READING TEXT below:

[clfft] 07/23: fixing ECC issue in inverse C2R tranform; pow2 only

Ghislain Vaillant ghisvail-guest at moszumanska.debian.org
Tue Aug 18 16:08:20 UTC 2015


This is an automated email from the git hooks/post-receive script.

ghisvail-guest pushed a commit to branch debian/sid
in repository clfft.

commit ccff4c9e438efd0f8d2e6d442a1c5284067f6e63
Author: bragadeesh <bragadeesh.natarajan at amd>
Date:   Wed Aug 5 15:53:40 2015 -0500

    fixing ECC issue in inverse C2R tranform; pow2 only
---
 src/library/generator.stockham.cpp | 95 ++++++++++++++++++++++++++++++++++++++
 src/tests/accuracy_test_pow3.cpp   |  2 +-
 src/tests/accuracy_test_pow5.cpp   |  2 +-
 3 files changed, 97 insertions(+), 2 deletions(-)

diff --git a/src/library/generator.stockham.cpp b/src/library/generator.stockham.cpp
index d145234..4f39e0c 100644
--- a/src/library/generator.stockham.cpp
+++ b/src/library/generator.stockham.cpp
@@ -877,6 +877,94 @@ namespace StockhamGenerator
 				}
 				return;
 			}
+
+			// block to rearrange writes of adjacent memory locations together
+			if(linearRegs && (flag == SR_WRITE) && (nextPass == NULL))
+			{
+				for(size_t r=0; r<radix; r++)
+				{
+					butterflyIndex = numPrev;
+
+					for(size_t i=0; i<numB; i++)
+					{
+						if(realSpecial && (nextPass == NULL) && (r > (radix/2)))
+							break;
+
+						if(realSpecial && (nextPass == NULL) && (r == radix/2) && (i != 0))
+							break;
+
+						if(realSpecial && (nextPass == NULL) && (r == radix/2) && (i == 0))
+							passStr += "\n\t}\n\tif( rw && !me)\n\t{";
+
+						for(size_t c=cStart; c<cEnd; c++) // component loop: 0 - real, 1 - imaginary
+						{
+							std::string tail;
+							std::string regIndex;
+							regIndex = "(*R";
+							std::string buffer;
+
+							// Write real & imag at once
+							if(interleaved && (component == SR_COMP_BOTH))

End of READING TEXT.
PROVIDED RECORDS below:

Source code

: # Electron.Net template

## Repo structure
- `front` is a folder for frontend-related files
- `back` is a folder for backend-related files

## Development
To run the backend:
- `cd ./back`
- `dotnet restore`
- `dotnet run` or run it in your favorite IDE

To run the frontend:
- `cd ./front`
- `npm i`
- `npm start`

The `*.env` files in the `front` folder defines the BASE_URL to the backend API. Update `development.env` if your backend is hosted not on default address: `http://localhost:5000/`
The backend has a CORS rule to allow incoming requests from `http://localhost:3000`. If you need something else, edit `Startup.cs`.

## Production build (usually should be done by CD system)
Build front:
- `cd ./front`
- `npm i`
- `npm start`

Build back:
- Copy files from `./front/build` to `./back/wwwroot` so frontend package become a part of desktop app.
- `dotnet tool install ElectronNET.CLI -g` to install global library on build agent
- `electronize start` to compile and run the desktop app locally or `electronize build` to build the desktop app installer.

End of PROVIDED RECORDS.
PROVIDED RECORDS below:

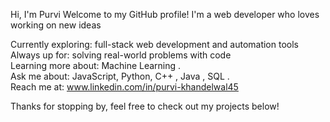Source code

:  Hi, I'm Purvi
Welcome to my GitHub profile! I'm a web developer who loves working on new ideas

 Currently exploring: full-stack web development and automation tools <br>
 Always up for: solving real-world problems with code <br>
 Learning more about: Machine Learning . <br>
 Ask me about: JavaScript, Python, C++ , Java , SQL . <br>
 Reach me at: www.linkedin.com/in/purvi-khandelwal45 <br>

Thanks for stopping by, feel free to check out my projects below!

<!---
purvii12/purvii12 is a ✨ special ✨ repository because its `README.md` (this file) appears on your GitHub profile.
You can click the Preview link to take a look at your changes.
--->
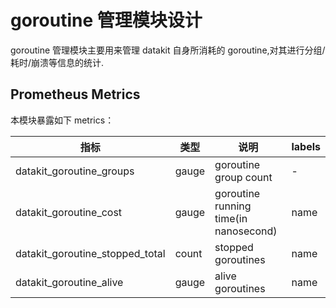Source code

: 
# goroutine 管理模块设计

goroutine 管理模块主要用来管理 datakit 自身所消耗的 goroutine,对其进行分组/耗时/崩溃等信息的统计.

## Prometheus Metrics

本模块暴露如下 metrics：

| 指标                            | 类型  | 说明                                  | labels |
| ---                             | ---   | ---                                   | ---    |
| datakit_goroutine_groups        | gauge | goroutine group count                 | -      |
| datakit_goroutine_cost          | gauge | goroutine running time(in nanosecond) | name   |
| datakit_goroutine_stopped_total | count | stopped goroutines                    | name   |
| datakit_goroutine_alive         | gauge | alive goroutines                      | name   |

End of PROVIDED RECORDS.

• INSTRUCTIONS:
**1)** In the commit email, which branch was the commit pushed to?
**2)** Locate every line of the listing that contains the string "frontend".
The commit email and the listing are unrelated material.

• TASK ANSWERS:
**1)** debian/sid

**2)**
- `front` is a folder for frontend-related files
To run the frontend:
- Copy files from `./front/build` to `./back/wwwroot` so frontend package become a part of desktop app.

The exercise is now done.